Under the terms set out by Cameron, in order for the UK to remain in Europe there must be a fundamental renegotiation of the relationship with Europe. Apparently, labour laws on working conditions and equality of pay for women, cross-border police coordination, and environmental regulations are among many tyrannical violations of UK sovereignty.
However, he did not specify any provisions of the EU treaties that he would seek to change. Perhaps this is understandable, in that he has no idea what concessions he could extract. He is like a politically possessed zombie walking into a diplomatic mire in the fog, the depth of which he cannot fathom.
The EU is not a glamorous, sexy institution. Having accomplished its principal raison d’être, preventing war between the states, it is now dealing with wrenching, severe financial crises in several member states. Despite the evident friction, almost all the other member states see the value in sticking together and working out these issues on a collective basis. What’s that word ... solidarity?
The UK already has a special status in the EU, eschewing the euro and not being signatory to certain treaties. Granting the status Cameron vaguely defines would require reopening numerous treaties, renegotiating them, then seeking to have them re-ratified. No one knows where that would lead, and what other demands could be made by other member-states which could unravel the EU. These treaties took decades to negotiate and ratify, and petty UK demands could undo them. Maybe this is what eurosceptics want.
On the continent, the current UK government is often perceived as the ungrateful spoiled brat: the one who wants to dictate the rules of the game, and if not will take the ball and go home. Given the hellish economic straits many states are going through, it is likely Cameron will find that many EU leaders will encourage him to go home and play with himself.
If the Conservatives do win a majority in 2015, and are unable to obtain an arrangement with Europe which will mollify the sceptics, there is a real possibility that the UK will leave the EU in a referendum. What could this mean?
First, the idea that the UK could voluntarily leave the EU yet seamlessly remain part of the common market is fantasy. Does one actually think that upon a ‘let’s bugger off’ verdict in a referendum, the EU would be delighted to extend favourable trade privileges to the UK? As Norway has found, being part of the common market without being an EU member still requires having to live by many rules the eurosceptics hate.
In the event of a UK withdrawal, would all EU citizens from other countries living and working in the UK be forced to repatriate? Would all UK citizens living throughout Europe be forced to move back to the UK, even those with settled children and families?
Would the UK police be required to shut down cross border criminal inquiries and cooperation? Would UK labour laws be ‘free’ to revert to Dickensian status?
These questions but scratch the surface of the implications of the UK leaving the EU. They should, however, focus the minds of those Scots ambivalent about independence. Given the UK track record in allaying uncertainty on Scottish independence, don’t expect to be enlightened by Westminster.

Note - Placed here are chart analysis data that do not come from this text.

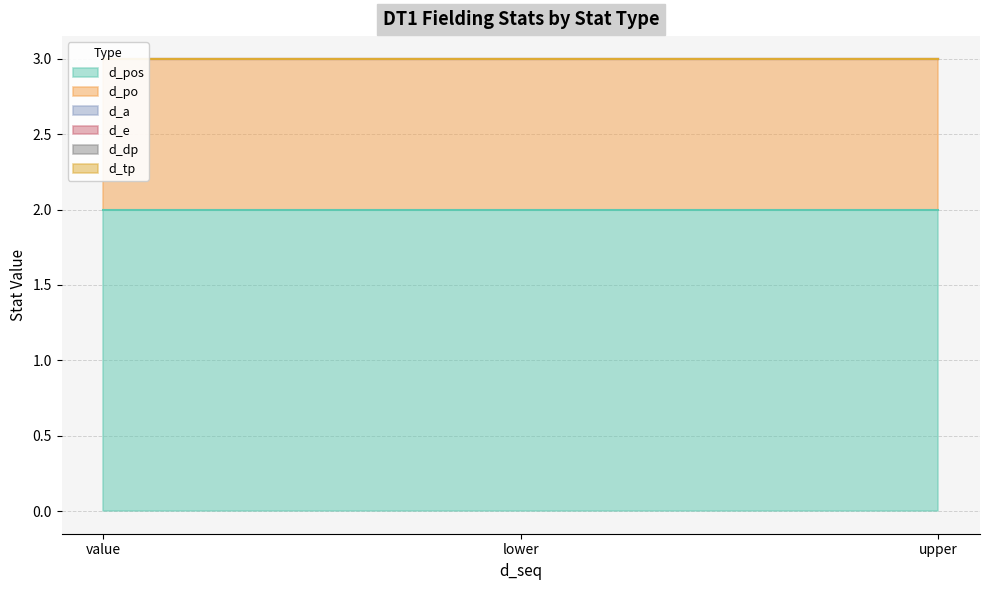

At which label is d_a closest to 0?

value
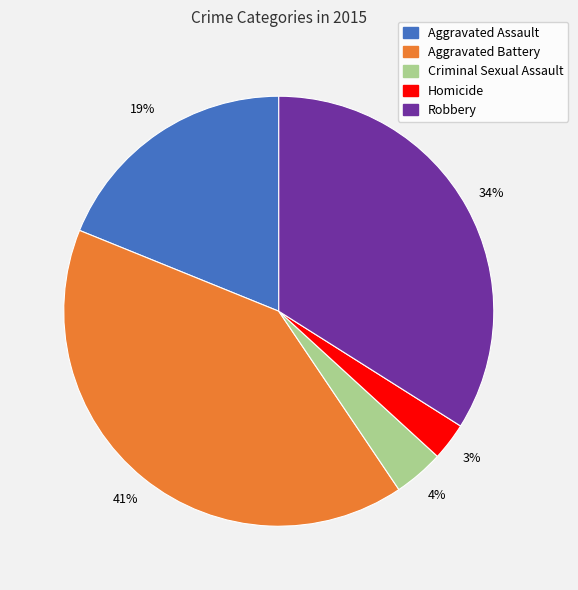

How many segments does this pie chart have?

5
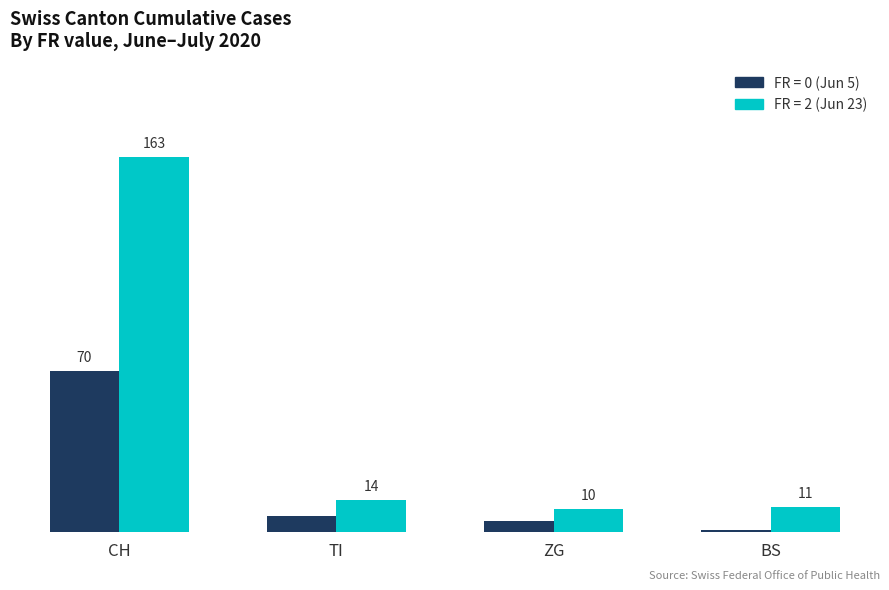

At which category does the chart reach its peak across all series?

CH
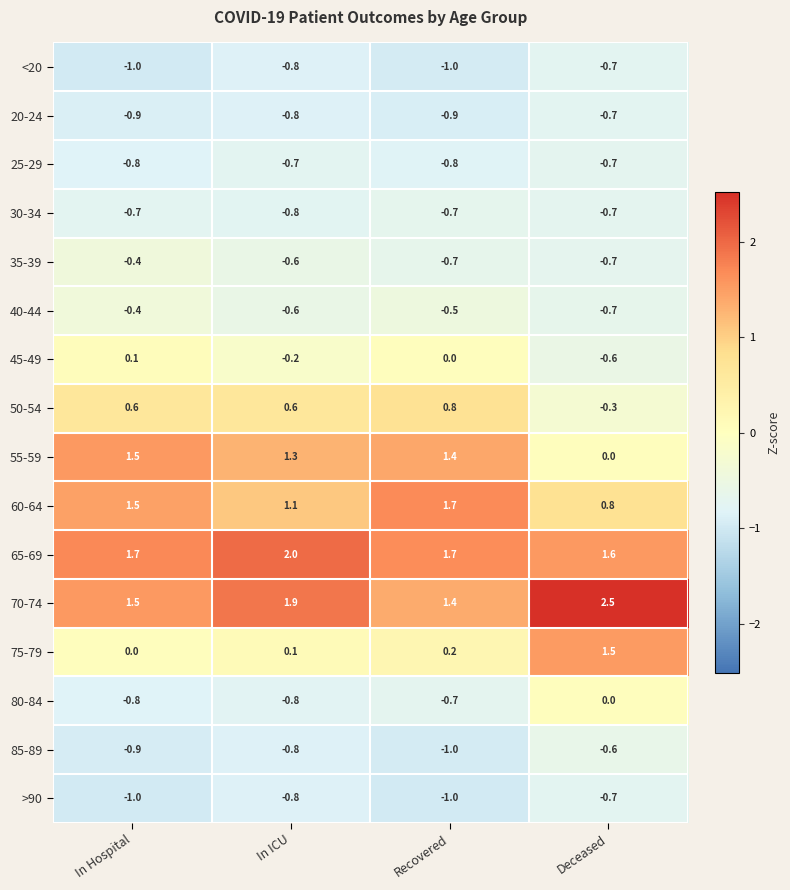

True or false: 40-44 has a value of -0.6 at In ICU.

True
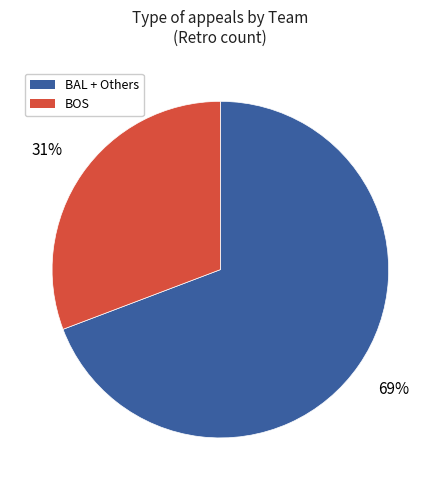

Does any single category account for the majority?

Yes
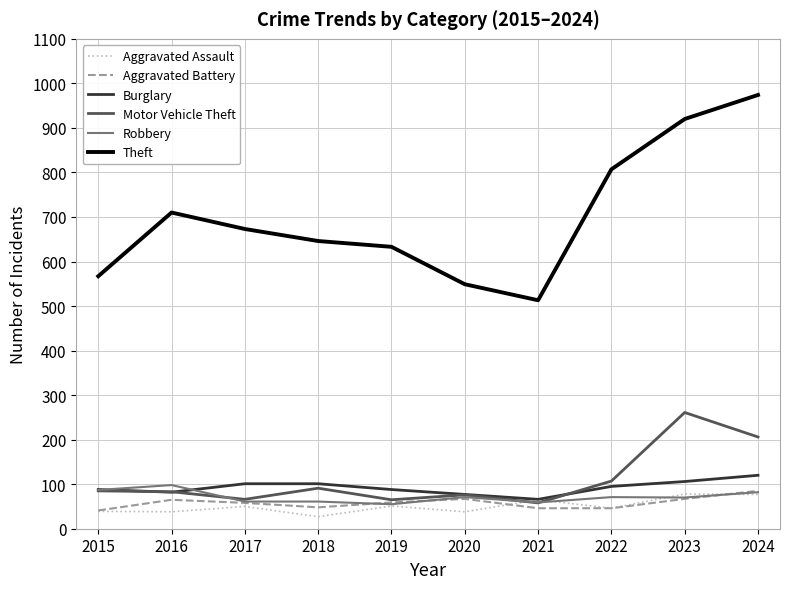

What is the minimum value for Burglary?

66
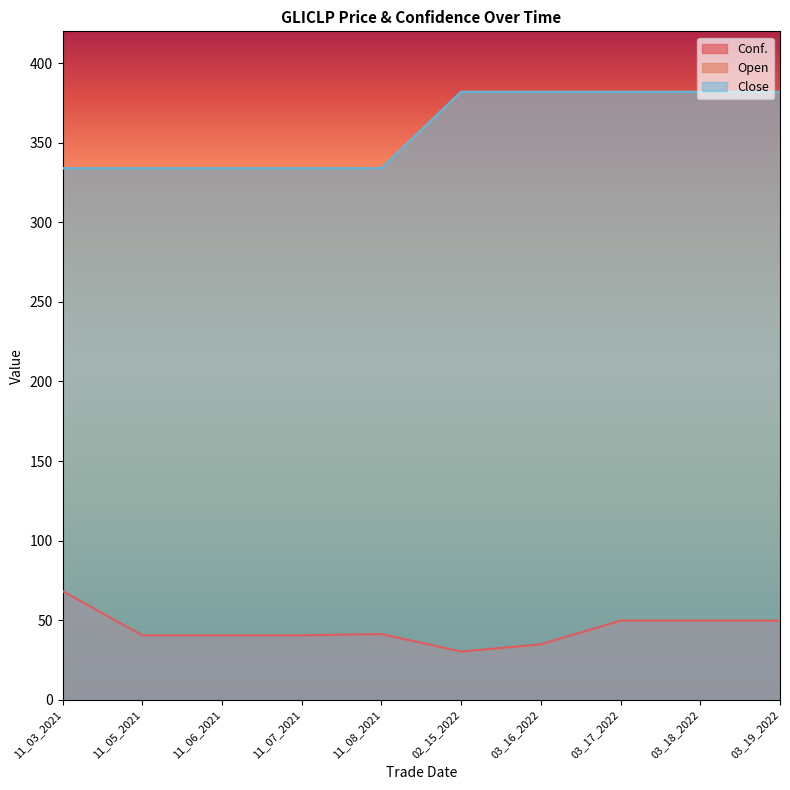

What is the sum of all Close values?

3580.0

Rather, expect monumental uncertainty for business and investment, as well as Cameron twisting into a pretzel over Europe until the 2014 referendum, and beyond. If Scotland votes ‘yes’ to independence, one hopes UK citizens will focus on what EU withdrawal means in that aftermath: in 80 years Great Britain will have gone from the biggest empire the world has ever known to an isolated rump state cut off from its neighbours. We’ll see what they decide.
In any case, the only way for Scots to clear up this uncertainty for themselves is to vote ‘yes’, then negotiate continued EU adhesion from within before full independence in 2016. Whatever Barroso says, the EU will not instigate a nasty divorce with Scotland and ask for a tedious new courtship in the event of independence. Scots would have recourse to the European Court of Human Rights: the EU cannot strip its citizens of the rights and protections of their treaties, simply for exercising their right to self-determination.
The EU will figure out a way to keep Scotland in, because they have bigger fish to fry. They will be relieved to have Scotland as a pleasant and constructive partner to work with.
Mark McNaught is a member of the Constitutional Commission and an Associate Professor of US Civilisation at the University of Rennes 2 France. He also teaches US constitutional law at Sciences-Po Paris.